I checked, and in Georgia (I live near Georgia), a person would get a free cell phone with 68 free minutes per month.

AoG


----------



## Flea (Jun 27, 2010)

AoG, thanks for passing this along!  Not only does this apply to SD but to any crisis situation.  No one should have to be short on safety just for being on the economic edge.  I'm glad this legislation has finally been pulled into the wireless age.  It's long overdue.


----------



## baron (Jun 28, 2010)

Here is a link for another free phone.  This one offers 200 free minutes a month.  Safelink offers 60 free minutes a month.  You must meet income guidlines.  Great deal for those who can not afford a phone.

http://www.assurancewireless.com/Public/Welcome.aspx


----------



## Bill Mattocks (Jun 28, 2010)

It is my understanding that deactivated cell phones will make 9-1-1 calls:

http://en.wikipedia.org/wiki/9-1-1#Inactive_telephones

I know many women's shelters solicit donations of old cell phones that still work, even if they are deactivated, obsolete, etc.  If they'll hold a charge, they can still call 9-1-1 if nothing else.


----------



## shesulsa (Aug 2, 2010)

Yup.
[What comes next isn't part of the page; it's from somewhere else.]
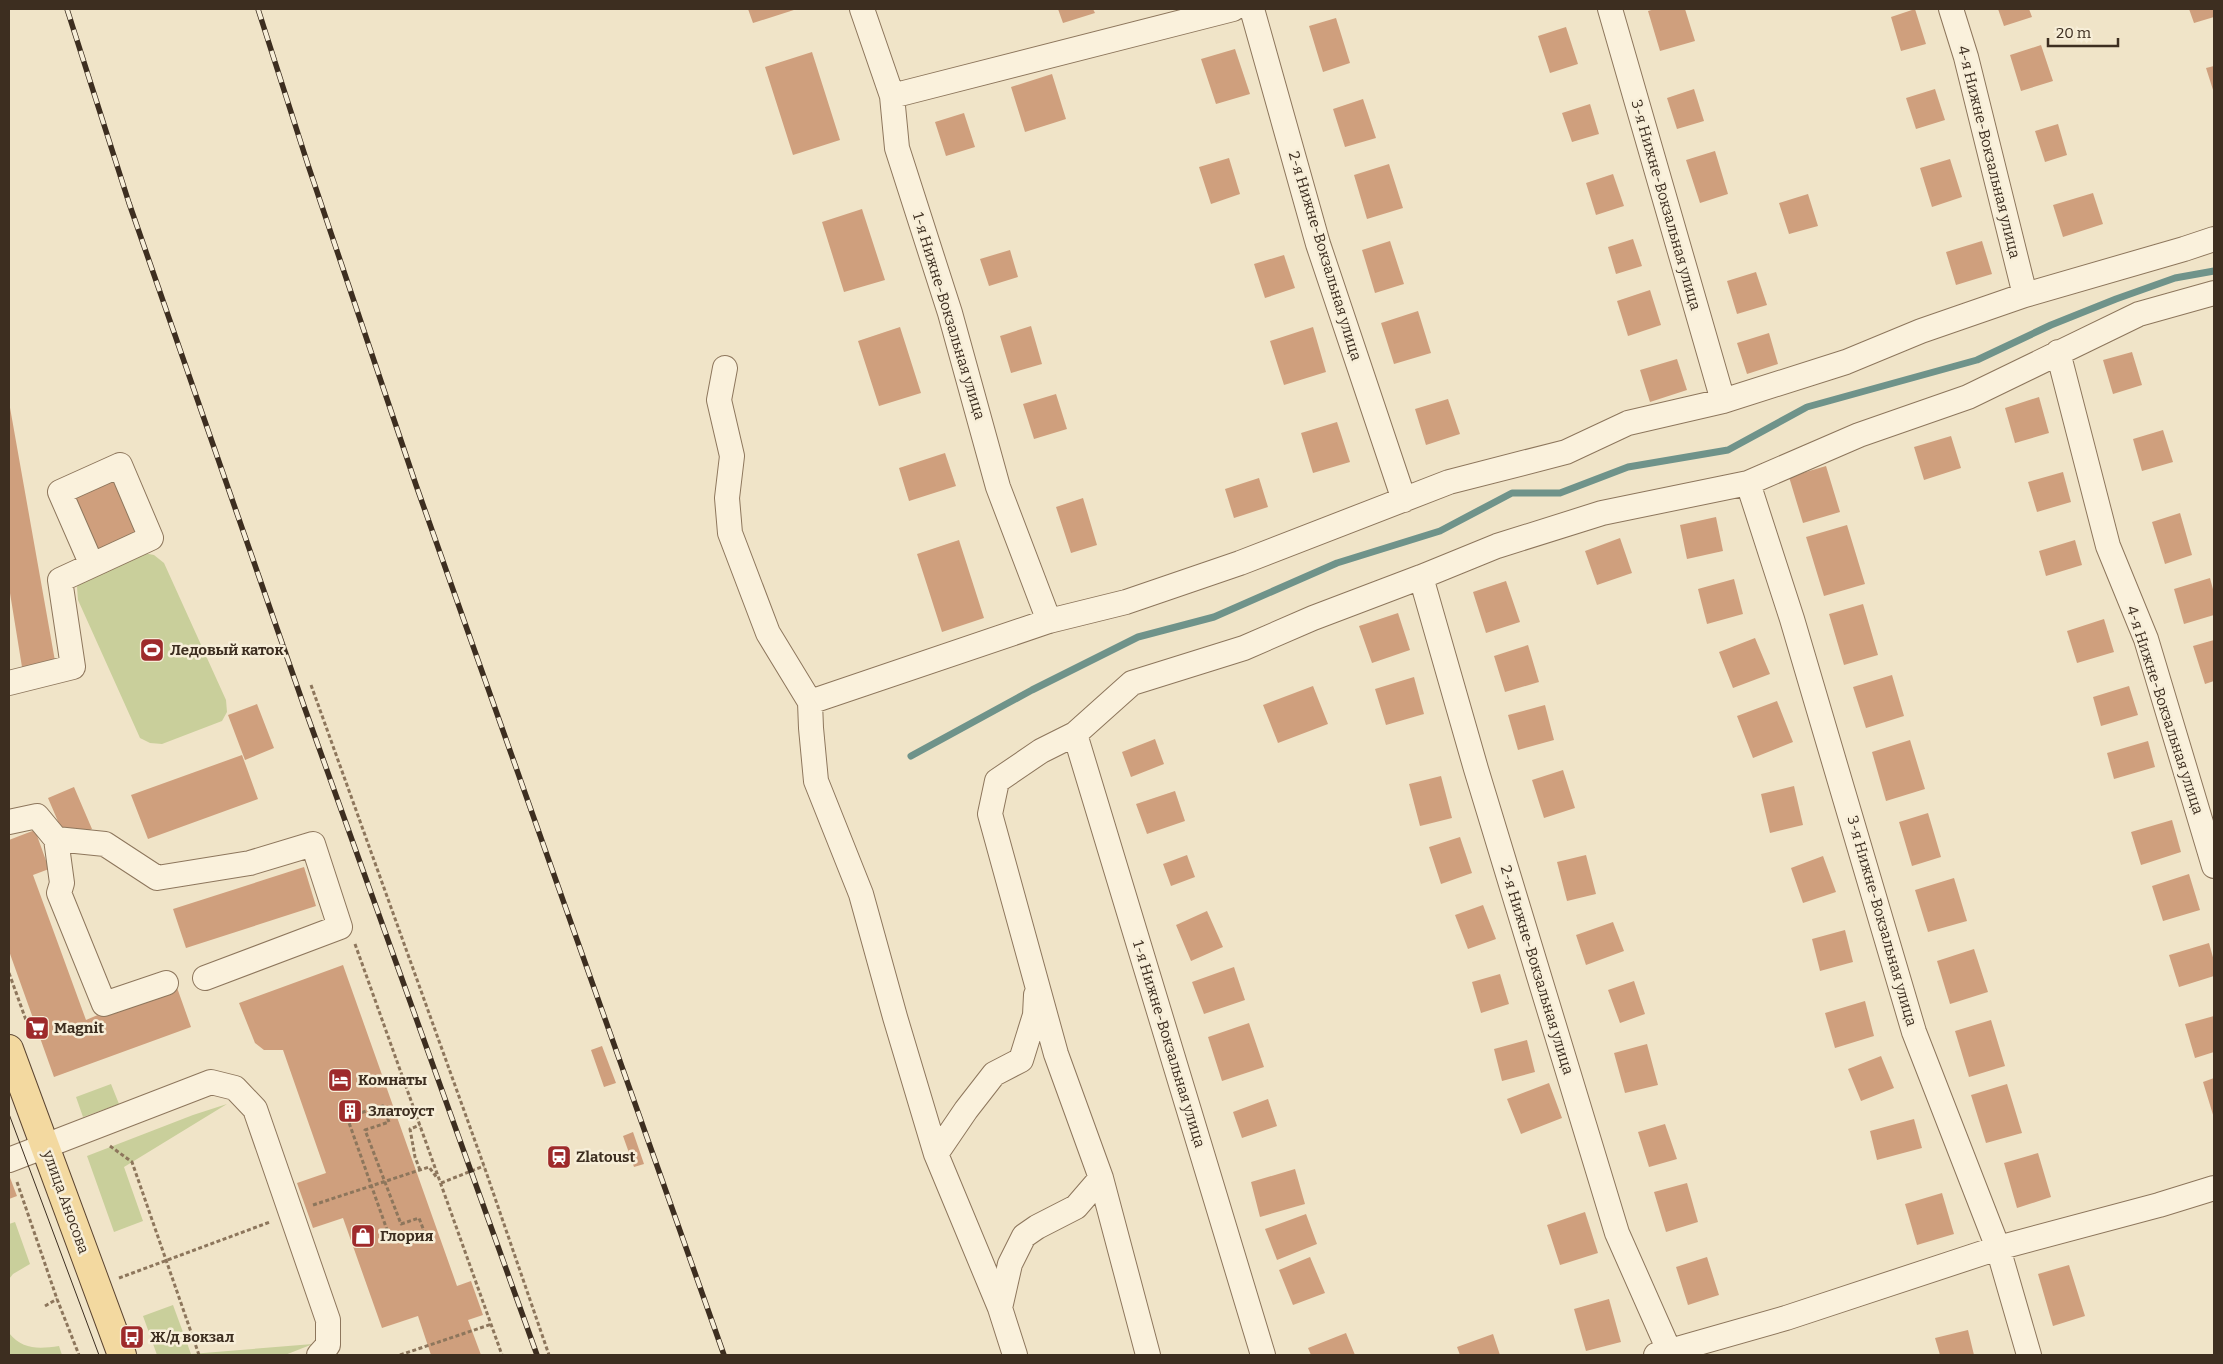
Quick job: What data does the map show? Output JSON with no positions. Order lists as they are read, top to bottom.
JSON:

It's an FCC regulation ... at least, that's what I understand.


----------



## Carol (Aug 2, 2010)

Bill Mattocks said:


> It is my understanding that deactivated cell phones will make 9-1-1 calls:
> 
> http://en.wikipedia.org/wiki/9-1-1#Inactive_telephones
> 
> I know many women's shelters solicit donations of old cell phones that still work, even if they are deactivated, obsolete, etc.  If they'll hold a charge, they can still call 9-1-1 if nothing else.




I'm involved in this program to a degree, but not on the regulatory side.  I just fix stuff when it breaks.

The document that Wiki references is from 1999/2000.  The scope of lifeline and linkup have shifted over the past decade, and some practices that were requirements are now more like guidelines.  Some are even loose guidelines.   

Here is current information on FCC Lifeline service. 

http://www.lifeline.gov/


My recommendation to anyone that thinks they may need to call 911 from a deactivated cell phone:  
-Call customer service from your cell -- usually their number is 611
-Ask what their policy is for calling 911 from a deactivated or suspended account
-Ask if (or how) you will be notified if that policy changes.


----------